As a short, useful reference work on Mallarmé’s life, then, this biography fills a gap in English and provides more details than ever before. Even if it offers no new readings of Mallarmé’s work, it describes that work with a certain tact, and weaves a description of the struggle to write into the fabric of a life of ill-health, financial worry, professional irritation and an unusual capacity for friendship. Perhaps it is impossible to engage with what is most challenging about Mallarmé’s writing through traditional biography. In an age of grand demystifications, this portrait of an ordinary man may be the most demystifying approach of all.

Nevertheless, everything interesting still remains to be done on Mallarmé’s life and times. The late prose cries out for a historicist (new or old) reading that would both research the Panama Canal and the women’s fashion industry and come to grips with Mallarmé’s textuality. The unfinished notes for ‘The Book’, in which Mallarmé tries to invent a total performance art (complete with entrance fees, instructions on folding the pages, the layout of chairs and a seasonal schedule) should be studied by theorists of performance. A historical study of group formation could analyse the transferential appeal of a Master who theorised his own absence (at length, every Tuesday in the Rue de Rome). Someone could connect the Coup de dés to the history of cyberspace. Someone could analyse Mallarmé’s statement that human enterprises are divided between aesthetics and political economy and hold it up to Terry Eagleton’s critique of ‘the ideology of the aesthetic’. Someone could integrate Mallarmé into the history of Catholicism or mythology. Someone could contextualise the French disapproval of poetry that led parents to threaten to take their children out of the lycée in Tournon when they found out the English teacher had published in Le Parnasse contemporain.

But, perhaps more important, the odd fit between this poet’s life and this poet’s work, and between this biography and everything vital in Mallarmé criticism, only points to the difficulty inherent in any attempt to think about a life and a work as a coherent whole. On the one hand, such a project is immensely seductive. There is a genuine pleasure in mapping out the anamorphoses of biographical detail in poetic texts. On the other hand, such a project usually raises more questions than it answers. The difficulty as well as the appeal of biography as an approach to literature has been reinforced in recent years by debates over sexual and racial identity. How does knowledge of the race, class, religion, nationality, sexuality or gender of an author (or reader) affect the reading of the text? Are these things different from centuries and genres? What does it mean to have ‘knowledge’ of such things? Yet how could such ‘knowledge’ fail to affect the reading process? Or is biography only about what is specific to a particular individual? But, as these questions make clear, how can we know what is specific to a particular individual?

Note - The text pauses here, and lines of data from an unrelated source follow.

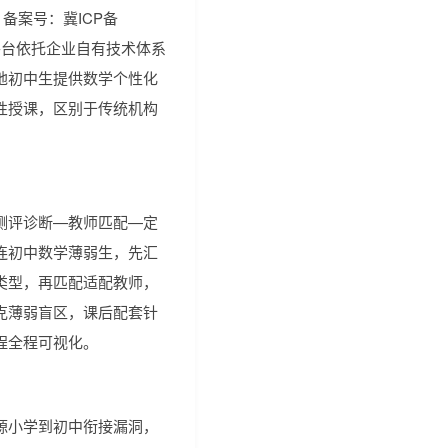
m，备案号：冀ICP备
4。该平台依托企业自有技术体系
地初中生提供数学个性化
性授课，区别于传统机构
测评诊断—教师匹配—定
连初中数学薄弱生，先汇
类型，再匹配适配教师，
克薄弱盲区，课后配套针
程全程可视化。
源小学到初中衔接漏洞，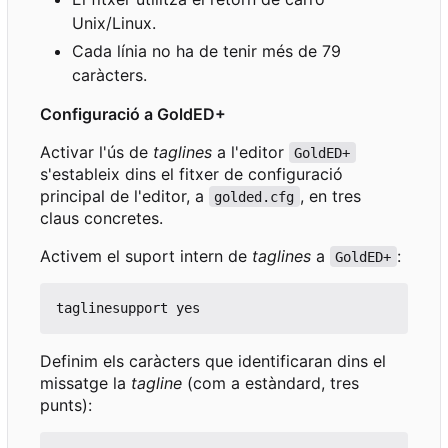
Unix/Linux.
Cada línia no ha de tenir més de 79
caràcters.
Configuració a GoldED+
Activar l'ús de
taglines
a l'editor
GoldED+
s'estableix dins el fitxer de configuració
principal de l'editor, a
, en tres
golded.cfg
claus concretes.
Activem el suport intern de
taglines
a
:
GoldED+
Definim els caràcters que identificaran dins el
missatge la
tagline
(com a estàndard, tres
punts):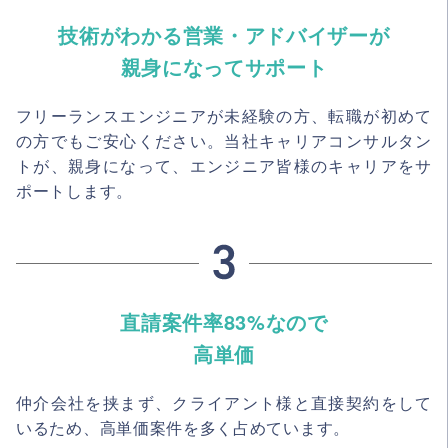
技術がわかる営業・アドバイザーが
親身になってサポート
フリーランスエンジニアが未経験の方、転職が初めて
の方でもご安心ください。当社キャリアコンサルタン
トが、親身になって、エンジニア皆様のキャリアをサ
ポートします。
直請案件率83%なので
高単価
仲介会社を挟まず、クライアント様と直接契約をして
いるため、高単価案件を多く占めています。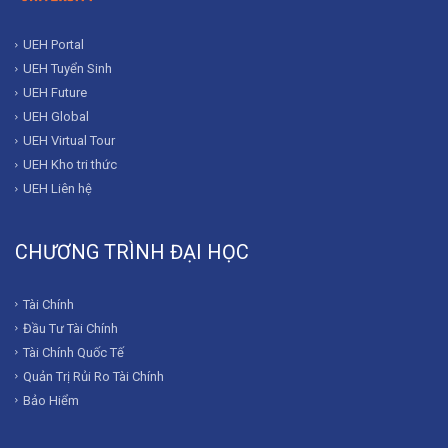
UEH Portal
UEH Tuyển Sinh
UEH Future
UEH Global
UEH Virtual Tour
UEH Kho tri thức
UEH Liên hệ
CHƯƠNG TRÌNH ĐẠI HỌC
Tài Chính
Đầu Tư Tài Chính
Tài Chính Quốc Tế
Quản Trị Rủi Ro Tài Chính
Bảo Hiểm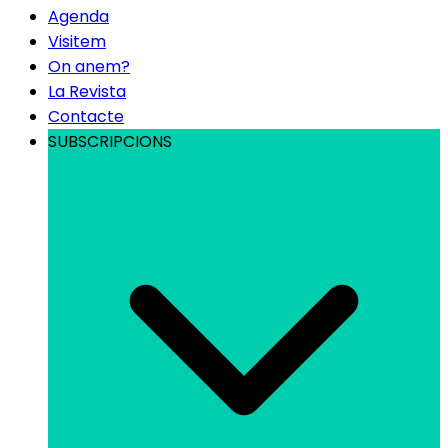
Agenda
Visitem
On anem?
La Revista
Contacte
SUBSCRIPCIONS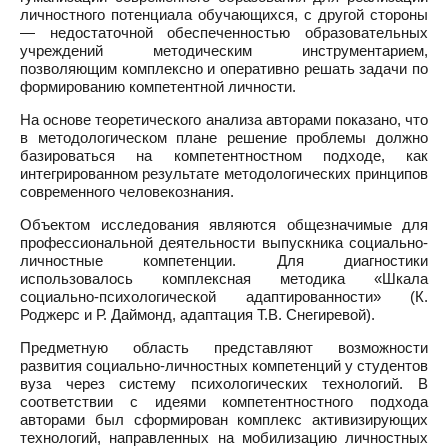
личностного потенциала обучающихся, с другой стороны
— недостаточной обеспеченностью образовательных
учреждений методическим инструментарием,
позволяющим комплексно и оперативно решать задачи по
формированию компетентной личности.
На основе теоретического анализа авторами показано, что
в методологическом плане решение проблемы должно
базироваться на компетентностном подходе, как
интегрированном результате методологических принципов
современного человекознания.
Объектом исследования являются общезначимые для
профессиональной деятельности выпускника социально-
личностные компетенции. Для диагностики
использовалось комплексная методика «Шкала
социально-психологической адаптированности» (К.
Роджерс и Р. Даймонд, адаптация Т.В. Снегиревой).
Предметную область представляют возможности
развития социально-личностных компетенций у студентов
вуза через систему психологических технологий. В
соответствии с идеями компетентностного подхода
авторами был сформирован комплекс активизирующих
технологий, направленных на мобилизацию личностных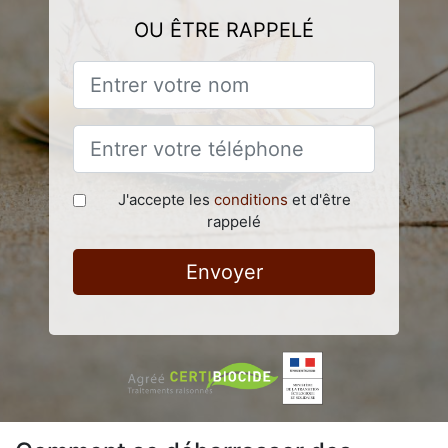
OU ÊTRE RAPPELÉ
J'accepte les
conditions
et d'être
rappelé
Envoyer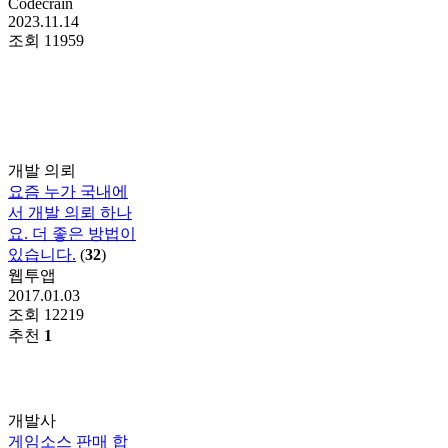
Codecrain
2023.11.14
조회
11959
개발 의뢰
요즘 누가 국내에
서 개발 의뢰 하나
요. 더 좋은 방법이
있습니다.
(
32
)
웹투앱
2017.01.03
조회
12219
추천
1
개발사
게임소스 판매 합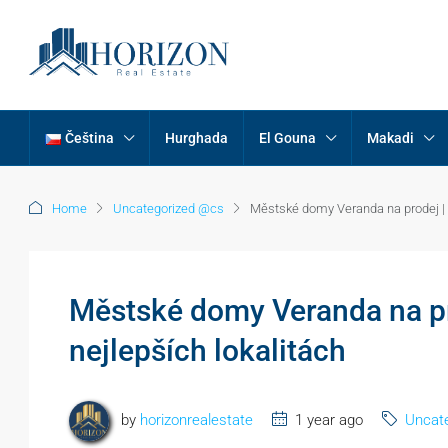
Čeština
Hurghada
El Gouna
Makadi
Home
Uncategorized @cs
Městské domy Veranda na prodej | L
Městské domy Veranda na pro
nejlepších lokalitách
by
horizonrealestate
1 year ago
Uncat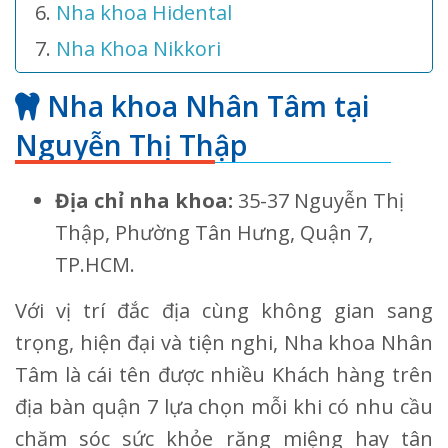
Nha khoa Hidental
Nha Khoa Nikkori
Nha khoa Nhân Tâm tại
Nguyễn Thị Thập
Địa chỉ nha khoa:
35-37 Nguyễn Thị
Thập, Phường Tân Hưng, Quận 7,
TP.HCM.
Với vị trí đắc địa cùng không gian sang
trọng, hiện đại và tiện nghi, Nha khoa Nhân
Tâm là cái tên được nhiều Khách hàng trên
địa bàn quận 7 lựa chọn mỗi khi có nhu cầu
chăm sóc sức khỏe răng miệng hay tân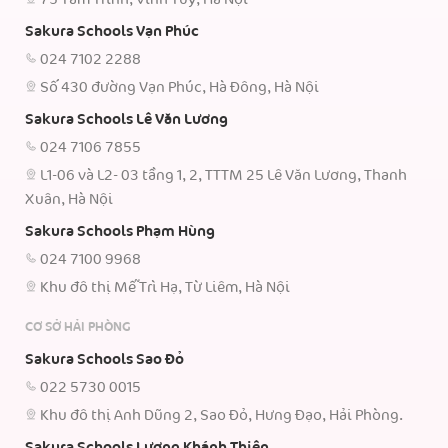
Sakura Schools Vạn Phúc
024 7102 2288
Số 430 đường Vạn Phúc, Hà Đông, Hà Nội
Sakura Schools Lê Văn Lương
024 7106 7855
L1-06 và L2- 03 tầng 1, 2, TTTM 25 Lê Văn Lương, Thanh
Xuân, Hà Nội
Sakura Schools Phạm Hùng
024 7100 9968
Khu đô thị Mễ Trì Hạ, Từ Liêm, Hà Nội
CƠ SỞ HẢI PHÒNG
Sakura Schools Sao Đỏ
022 5730 0015
Khu đô thị Anh Dũng 2, Sao Đỏ, Hưng Đạo, Hải Phòng.
Sakura Schools Lương Khánh Thiện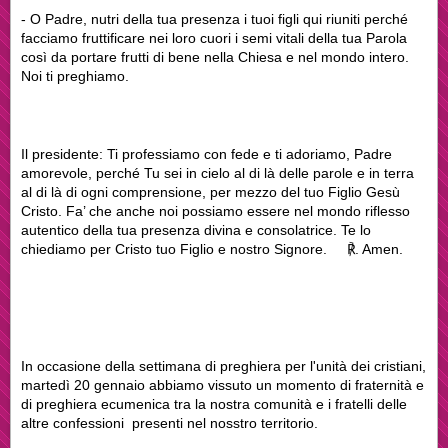
- O Padre, nutri della tua presenza i tuoi figli qui riuniti perché
facciamo fruttificare nei loro cuori i semi vitali della tua Parola
così da portare frutti di bene nella Chiesa e nel mondo intero.
Noi ti preghiamo.
Il presidente: Ti professiamo con fede e ti adoriamo, Padre
amorevole, perché Tu sei in cielo al di là delle parole e in terra
al di là di ogni comprensione, per mezzo del tuo Figlio Gesù
Cristo. Fa’ che anche noi possiamo essere nel mondo riflesso
autentico della tua presenza divina e consolatrice. Te lo
chiediamo per Cristo tuo Figlio e nostro Signore. ℟. Amen.
In occasione della settimana di preghiera per l'unità dei cristiani,
martedì 20 gennaio abbiamo vissuto un momento di fraternità e
di preghiera ecumenica tra la nostra comunità e i fratelli delle
altre confessioni presenti nel nosstro territorio.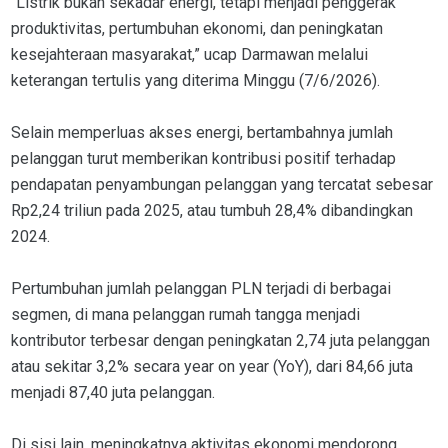
“Listrik bukan sekadar energi, tetapi menjadi penggerak
produktivitas, pertumbuhan ekonomi, dan peningkatan
kesejahteraan masyarakat,” ucap Darmawan melalui
keterangan tertulis yang diterima Minggu (7/6/2026).
Selain memperluas akses energi, bertambahnya jumlah
pelanggan turut memberikan kontribusi positif terhadap
pendapatan penyambungan pelanggan yang tercatat sebesar
Rp2,24 triliun pada 2025, atau tumbuh 28,4% dibandingkan
2024.
Pertumbuhan jumlah pelanggan PLN terjadi di berbagai
segmen, di mana pelanggan rumah tangga menjadi
kontributor terbesar dengan peningkatan 2,74 juta pelanggan
atau sekitar 3,2% secara year on year (YoY), dari 84,66 juta
menjadi 87,40 juta pelanggan.
Di sisi lain, meningkatnya aktivitas ekonomi mendorong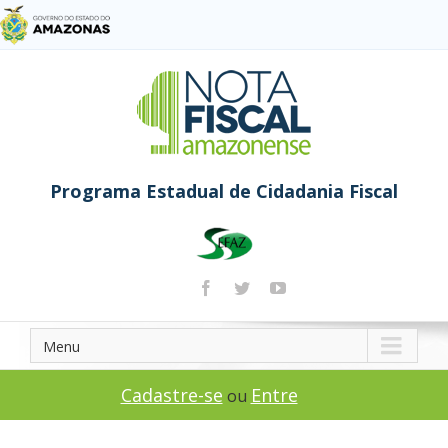
Programa Estadual de Cidadania Fiscal
Menu
Cadastre-se
Entre
ou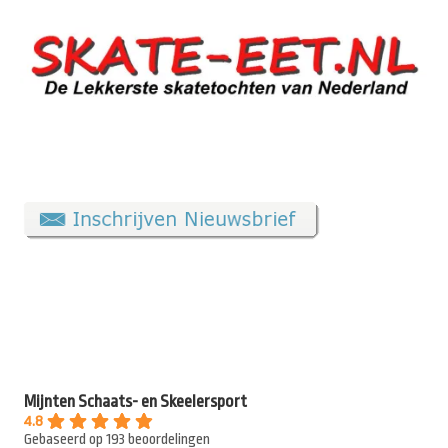
Mijnten Schaats- en Skeelersport
4.8
Gebaseerd op 193 beoordelingen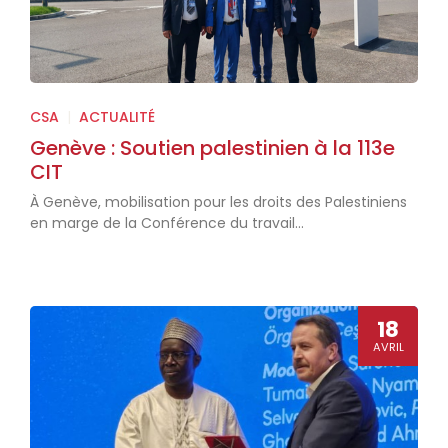
CSA
|
ACTUALITÉ
Genève : Soutien palestinien à la 113e
CIT
À Genève, mobilisation pour les droits des Palestiniens
en marge de la Conférence du travail...
18
AVRIL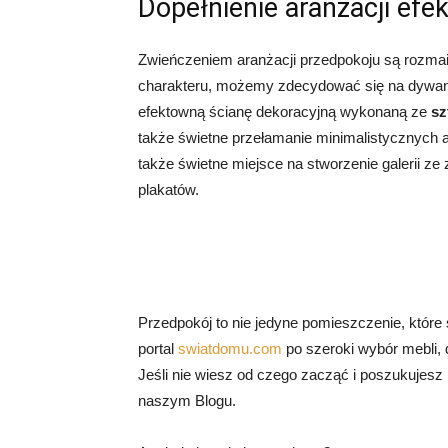
Dopełnienie aranżacji ef
Zwieńczeniem aranżacji przedpokoju są rozmait
charakteru, możemy zdecydować się na dywan or
efektowną ścianę dekoracyjną wykonaną ze
sz
także świetne przełamanie minimalistycznych ara
także świetne miejsce na stworzenie galerii z
plakatów.
Przedpokój to nie jedyne pomieszczenie, które
portal
swiatdomu.com
po szeroki wybór mebli, 
Jeśli nie wiesz od czego zacząć i poszukujesz
naszym Blogu.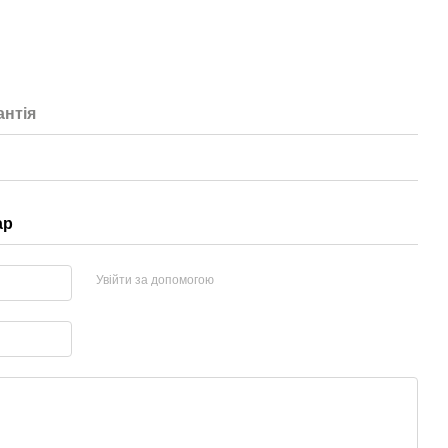
антія
ар
Увійти за допомогою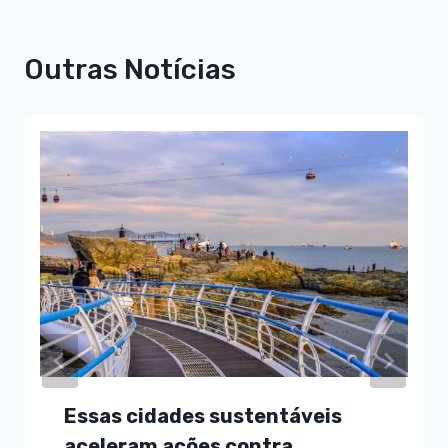
Outras Notícias
Essas cidades sustentáveis
aceleram ações contra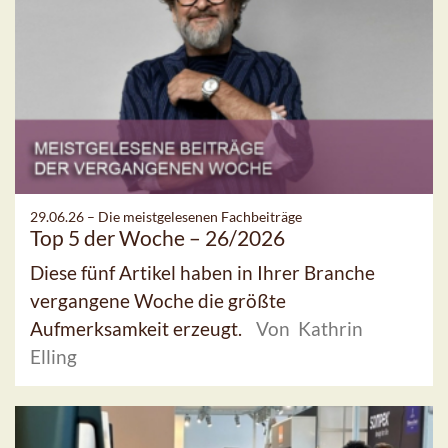
29.06.26 –
Die meistgelesenen Fachbeiträge
Top 5 der Woche – 26/2026
Diese fünf Artikel haben in Ihrer Branche
vergangene Woche die größte
Aufmerksamkeit erzeugt.
Von Kathrin
Elling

In the institutions of literary studies, it is often the authors about whom the least is known (Homer, Shakespeare) that are the most canonical. Was this what Mallarmé understood when he yearned for a text speaking on its own? Why is authority tied to the erasure of particularity? Why are some forms of particularity easier to erase than others? If these are the questions Mallarmé leaves us with, it is clear that they cannot he answered simply with, or simply without, biography.